Bed Rotting Calculator

Measure the circadian, metabolic and muscular cost of your bed rotting sessions.

Circadian Distortion Index
Adjust the inputs

Your result updates live as you type.

Bed rotting — spending long awake stretches horizontal, scrolling or streaming — went viral as self-care, and sleep researchers immediately winced. The problem is not rest itself; it is that awake recumbency in dim light scrambles the two systems that keep you functional: your circadian clock and your musculoskeletal baseline.

Light is the master zeitgeber. A bright morning delivers 10,000+ lux; a bedroom with curtains drawn delivers 50–200. Spend enough awake hours at bed-level lux and your melatonin curve drifts later — the calculator estimates that phase delay directly. Meanwhile, lying awake burns roughly 1.0–1.3 METs, barely above coma-adjacent resting rate, and extended pressure loading raises tissue-inflammation risk after the 6–8 hour mark.

Enter a typical rot session and your weekly pattern. You get a Circadian Distortion Index from 0–100, a projected sleep phase delay in minutes, and a plain-language read on whether your current habit is a recovery ritual or a slow-motion physiological tax.

The formula

CDI = 100 · σ( 0.02·Hrot·Fweek·(1 − Lroom/Lopt) + 0.35·(1 − METrot/METactive) + 0.2·Sscreen − 0.45 )
H_rot
Awake hours spent in bed per session
L_room / L_opt
Room lux relative to the ~1,000 lux daytime suppression threshold
MET_rot / MET_active
Metabolic rate while rotting (~1.05 MET) vs. normal daily activity
F_week
Rot sessions per week
S_screen
Proportion of the session spent on a screen

How it works, step by step

  1. Log the awake hours of a typical session — sleep does not count, only conscious horizontal scrolling.
  2. Estimate your room brightness: blackout-dark (≈50 lux), curtains drawn (≈150), bright window (≈1000+).
  3. Set your weekly frequency and screen share of the session.
  4. The model integrates lux deficit, metabolic suppression and frequency into the distortion index.
  5. Check the phase-delay estimate: every ~90 low-lux awake hours shifts your melatonin onset noticeably later.

Worked examples

The Sunday-only rotter

Ana rots one afternoon a week: 5 awake hours, curtains drawn, 90% phone. CDI ≈ 40 — Drift zone. Single sessions in dim light are recoverable; the model flags her ~30 min of accumulated weekly phase delay, cancelable with Monday-morning sunlight.
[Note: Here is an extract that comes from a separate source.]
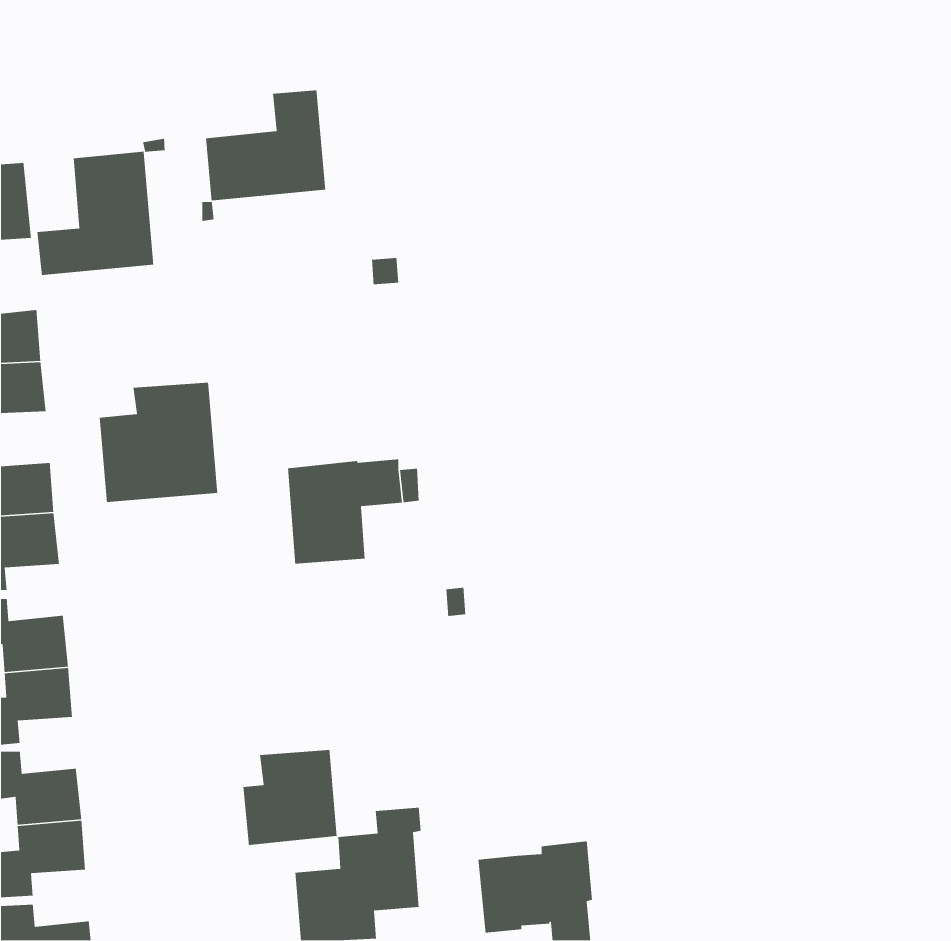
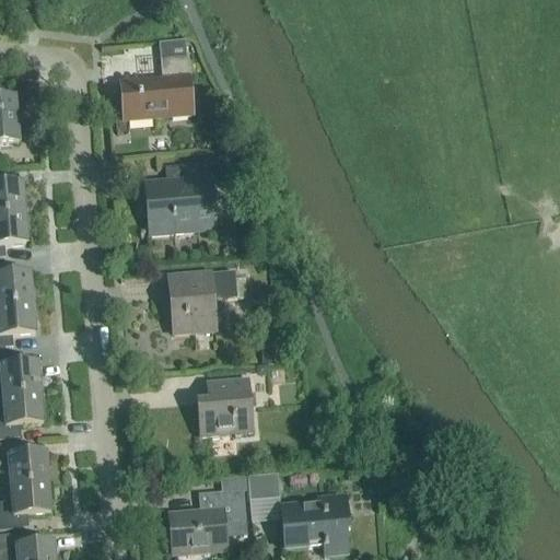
building: [37,138,165,276] -> none
building: [99,382,218,503] -> [145,161,215,232]
building: [242,749,338,846] -> [197,377,253,434]
building: none -> [247,471,280,499]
The semester-collapse pattern

Jae logs 7 hours × 5 days a week in a blackout room, zero exercise. CDI ≈ 83 — Full decompression, with a projected ~140 min/week phase drift and an elevated disuse flag. The model’s first recommendation: shift the same scrolling to a sunlit couch — identical rest, half the circadian cost.

How to read your score

0–25RestorativeYour pattern reads as genuine rest. Short, occasional, reasonably lit sessions barely move your circadian phase.
25–50Drift zoneMeasurable but recoverable. Anchor your mornings with 10 minutes of bright outdoor light to cancel most of the accumulated delay.
50–75Rot debtYour melatonin curve is likely shifting later and daytime energy is paying for it. Cap sessions at 2–3 hours and open the curtains.
75–100Full decompressionThis pattern mimics the inactivity physiology researchers see in bed-rest studies: phase delay, metabolic suppression, and disuse risk stacking weekly.

Frequently asked questions

Is bed rotting actually bad for you?

Occasional short sessions are harmless and arguably restorative. The research concern is dose-dependent: long awake recumbency in dim light delays circadian phase, suppresses daily energy expenditure toward ~1 MET, and past 6–8 continuous hours raises pressure-related tissue risk.

What is a circadian phase delay?

It is your internal clock drifting later: melatonin starts rising later at night, making sleep onset and natural wake time later. Dim-light awake hours are a primary driver because your clock calibrates to the brightest sustained light it sees.

How is this different from a sleep calculator?

Sleep-cycle calculators optimize when to sleep. This tool models what awake time in bed does to your physiology — the two are complementary.

Can I offset bed rotting with exercise?

Partially. Regular training preserves muscle and bone against disuse and modestly stabilizes circadian rhythm — the calculator credits your exercise days — but it does not replace morning light exposure.

Why does screen time matter if I am resting anyway?

Screens hold your light exposure at face-level lux (dim) while delivering alerting content, the worst combination: your clock reads “cave” while your brain reads “stimulated.” Blue light at night is a secondary, smaller effect.

Is my data stored?

No — the calculation runs entirely in your browser.